Passage shown:
Dear Spiritual Family,
With great regret we announce that our dear Italian brother Thay Phap Y passed away last Friday morning, February 7th, 2014.
He was a teacher to all of us, our big brother, our “Venerable Thich Chan Phap Y”, and “Papi” to many. He was a colorful character, a passionately engaged member of the sangha, deeply committed to Thay and the community in his 14 years of monkhood at Plum Village.
Bhikshu Thich Chan Phap Y
26th January 1939 – 7th February 2014
9th Generation of the Lieu Quan Dharma Line
2nd Generation of the Plum Village School
Thay Phap Y, (his name means “True Dharma Mind”), was 76 years old and had been ill for a number of years, yet had been continuing to participate fully in our monastic life, teaching tours, and our 90-day Winter Retreat.
He had had a few weeks of poor health, and had not been eating well. On Friday morning he began to experience breathing difficulties, and his brothers were tending to him in his room. He experienced heart failure while being held in his brothers’ arms, and his breathing stopped. The ambulance services arrived a few minutes later; their attempts to resuscitate him did not succeed.
The brothers spoke of how peaceful Thay Phap Y was, and the energy of love surrounding him in his room in his final moments. The brothers took time to clean and dress Thay Phap Y’s body and laid in him the monastic residence Zendo with his Sanghati robe. Flowers and an olive tree were bought, and his favorite stuffed owls placed with him. Thay offered two calligraphies for him: “Smile Thay Phap Y :)” and “A Cloud Never Dies“.
By 5pm the whole community had gathered for a beautiful and moving ceremony with Thay in the Zendo. The energy was very powerful and the chanting strong. Thay Phap Do offered incense and touched the earth on behalf of the whole sangha (it was so crowded). With a fresh daffodil flower, Thay sprinkled water along the length of Thay Phap Y’s body – the nectar of compassion – and then lovingly held his hand on Thay Phap Y’s forehead while reciting the Contemplation on No-Coming, No-Going:
This body is not me.
I am not limited by this body.
I am life without boundaries.
I have never been born,
and I have never died.

Extracted data:
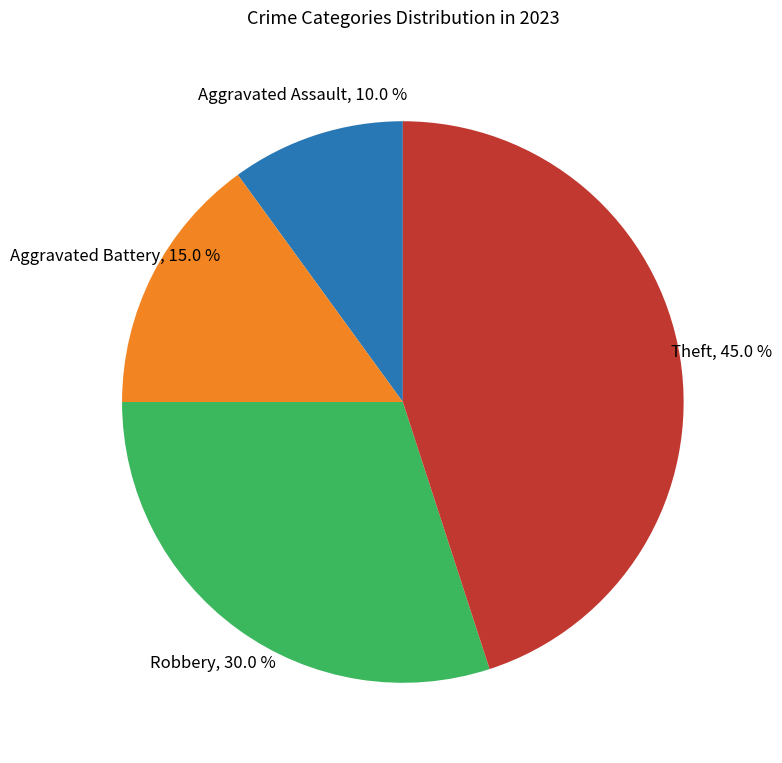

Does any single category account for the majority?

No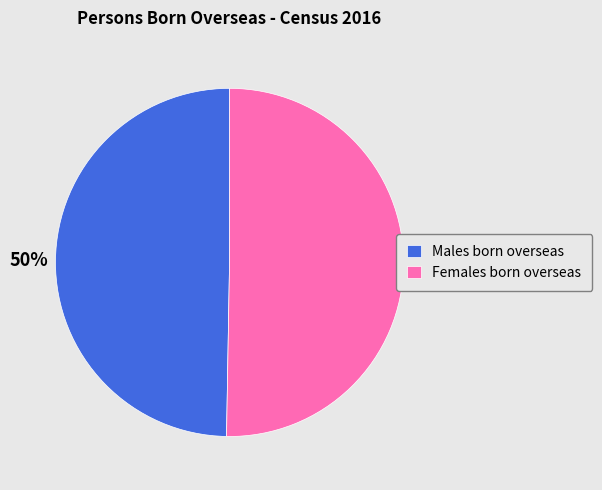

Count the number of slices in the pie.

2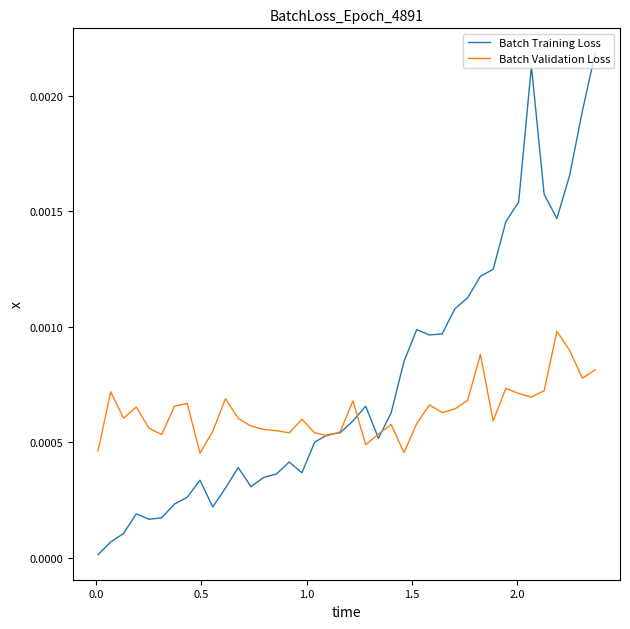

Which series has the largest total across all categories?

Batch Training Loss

...

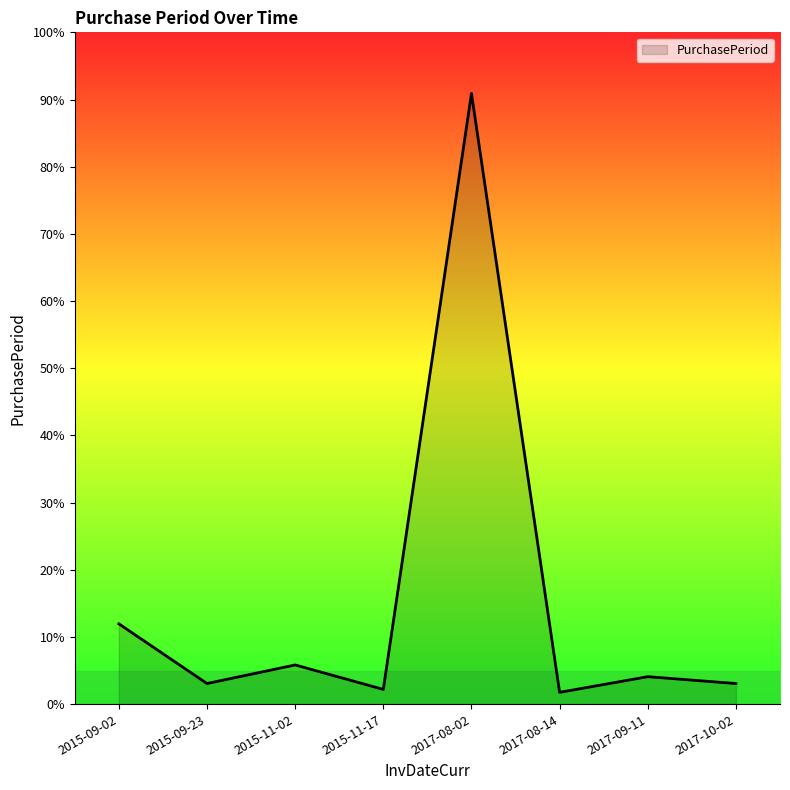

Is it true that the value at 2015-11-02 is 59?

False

Request: Reproduce the full announcement of Thay Phap Y's passing word for word. Work only from the announcement, not from the entries.

Expected output:
Dear Spiritual Family,
With great regret we announce that our dear Italian brother Thay Phap Y passed away last Friday morning, February 7th, 2014.
He was a teacher to all of us, our big brother, our “Venerable Thich Chan Phap Y”, and “Papi” to many. He was a colorful character, a passionately engaged member of the sangha, deeply committed to Thay and the community in his 14 years of monkhood at Plum Village.
Bhikshu Thich Chan Phap Y
26th January 1939 – 7th February 2014
9th Generation of the Lieu Quan Dharma Line
2nd Generation of the Plum Village School
Thay Phap Y, (his name means “True Dharma Mind”), was 76 years old and had been ill for a number of years, yet had been continuing to participate fully in our monastic life, teaching tours, and our 90-day Winter Retreat.
He had had a few weeks of poor health, and had not been eating well. On Friday morning he began to experience breathing difficulties, and his brothers were tending to him in his room. He experienced heart failure while being held in his brothers’ arms, and his breathing stopped. The ambulance services arrived a few minutes later; their attempts to resuscitate him did not succeed.
The brothers spoke of how peaceful Thay Phap Y was, and the energy of love surrounding him in his room in his final moments. The brothers took time to clean and dress Thay Phap Y’s body and laid in him the monastic residence Zendo with his Sanghati robe. Flowers and an olive tree were bought, and his favorite stuffed owls placed with him. Thay offered two calligraphies for him: “Smile Thay Phap Y :)” and “A Cloud Never Dies“.
By 5pm the whole community had gathered for a beautiful and moving ceremony with Thay in the Zendo. The energy was very powerful and the chanting strong. Thay Phap Do offered incense and touched the earth on behalf of the whole sangha (it was so crowded). With a fresh daffodil flower, Thay sprinkled water along the length of Thay Phap Y’s body – the nectar of compassion – and then lovingly held his hand on Thay Phap Y’s forehead while reciting the Contemplation on No-Coming, No-Going:
This body is not me.
I am not limited by this body.
I am life without boundaries.
I have never been born,
and I have never died.